Copp's Hill Burying Ground
Copp's Hill Burying Ground

© Jim Reynolds

Founded in 1659 by the city of Boston, this historic burying ground was named after William Copp and his family, a local shoemaker in the area who settled on the land around 1635. The grounds boast views of the Bunker Hill Memorial and the USS Constitution in the distance, is one of the last stops along the Freedom Trail, and is the second oldest burying ground in Boston.

Added to the National Historic Register in 1974, this is the final resting place for many notable Bostonians from the colonial era, individuals from the Boston Tea Party, as well as many ordinary merchants, artisans, and crafts people who lived in the North End. Among these resting souls are William Copp's children, Increase and Cotton Mather (Puritan ministers and prominent figures in the Salem Witch trials), Robert Newman (the patriot who placed the Paul Revere signal lanterns in Old North Church) and thousands of free African Americans who resided in the "New Guinea" community and were laid to rest in unmarked graves.

Copp's Hill Burying Ground is the former site for artillery practice by the British during the Battle of Bunker Hill in 1775, and bullet holes can still be seen in the rows of headstones today. The grounds bear 272 tombs and over 11,000 graves although it is believed that there are hundreds of others buried here that were not wealthy enough to afford their own plot and were simply buried on top of dug up graves. Many of the headstones are completely illegible today, but thanks to a grave register and Boston's Copp's Hill Burying Ground Guide, plots are fairly easy to locate.

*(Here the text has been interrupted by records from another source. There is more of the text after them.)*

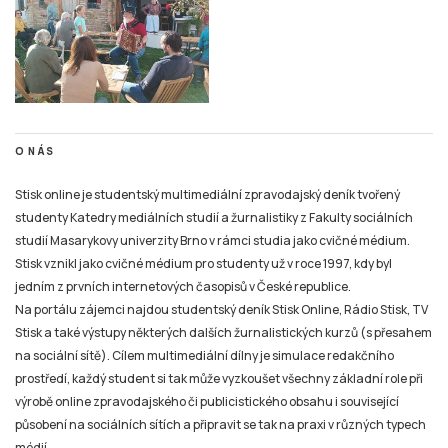
O NÁS
Stisk online je studentský multimediální zpravodajský deník tvořený
studenty Katedry mediálních studií a žurnalistiky z Fakulty sociálních
studií Masarykovy univerzity Brno v rámci studia jako cvičné médium.
Stisk vznikl jako cvičné médium pro studenty už v roce 1997, kdy byl
jedním z prvních internetových časopisů v České republice.
Na portálu zájemci najdou studentský deník Stisk Online, Rádio Stisk, TV
Stisk a také výstupy některých dalších žurnalistických kurzů (s přesahem
na sociální sítě). Cílem multimediální dílny je simulace redakčního
prostředí, každý student si tak může vyzkoušet všechny základní role při
výrobě online zpravodajského či publicistického obsahu i související
působení na sociálních sítích a připravit se tak na praxi v různých typech
médií.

Rumor has it that if you lift the top off the stone table found on the grounds, you would discover stairs running to underground caverns and tunnels. These tunnels connected certain people's houses, the burial grounds, and the sea and allowed residents to smuggle goods from merchant ships. Many of these tunnels have been closed off over the years, but the entrances to a number of them can still be found throughout the North End today.